Passé à Pilote, l'hebdo dirigé par René Goscinny, Cabu crée "le Grand Duduche", le cancre révolté, sympa, qui l'accompagnera tout au long de sa carrière. "C'est le seul personnage positif que j'ai jamais dessiné, les autres sont des monstres", confiait-il lors de la sortie de l'intégrale de la série.
A côté de Sempé, le dessinateur du Petit Nicolas et de l'enfance heureuse, Cabu dessine les angoisses d'une jeunesse qui s'ennuie dans un monde de vieux. Et quelques "monstres" viennent étoffer sa galerie de portraits, comme l'insupportable "fille du proviseur" ou "l'adjudant Kronenbourg", le militaire tortionnaire buveur de bière, souvenir de ses années d'Algérie.
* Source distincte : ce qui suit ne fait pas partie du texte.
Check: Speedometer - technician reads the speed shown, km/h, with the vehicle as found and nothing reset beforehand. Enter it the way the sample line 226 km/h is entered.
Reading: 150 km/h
Mais son coup de maître sera son "beauf", apparu en 1973 dans Charlie Hebdo. Une caricature de Français gueulard, alcoolique, raciste, inspiré d'un patron de bistrot, dont il fait une vedette. Au point de le faire entrer dans le dictionnaire: "Beauf. Beauf-frère (d'après une B.D. de Cabu). Français moyen aux idées étroites, conservateur, grossier et phallocrate" (Le Robert).

Regard sombre sur le monde

Père du chanteur Mano Solo, disparu en 2010, travailleur compulsif, Cabu ne pouvait s'empêcher de dessiner. Dans la rue, les tribunes de l'Assemblée nationale ou son repère de Saint-Germain, où il s'était établi "à cause des boîtes de jazz". De de Gaulle, sur qui il s'est fait les dents dans les années 1960, à François Hollande, il a malmené tous les présidents de la Ve République. Avec un faible pour Nicolas Sarkozy, qu'il dessinait en lutin frénétique avec des cornes de diablotin. "Les dessinateurs vivent de la bêtise et ça ne régresse pas", constatait-il dans un fou rire. Il avait simplement relooké son beauf à moustaches des années 1970, qu'il dessinait ensuite avec piercing et catogan, et lui avait même collé un fils, crâne rasé et crocs saillants, troisième génération de la bêtise nationale.

Le regard sombre, sans concession, que Cabu portait sur le monde moderne, la politique ou la consommation, s'accommodait souvent d'un dessin plus léger, souriant, comme un air de Charles Trenet qu'il vénérait. "Le but, disait-il, c'est avant tout d'essayer de faire rire. Il faut voir ça du côté ensoleillé de la vie."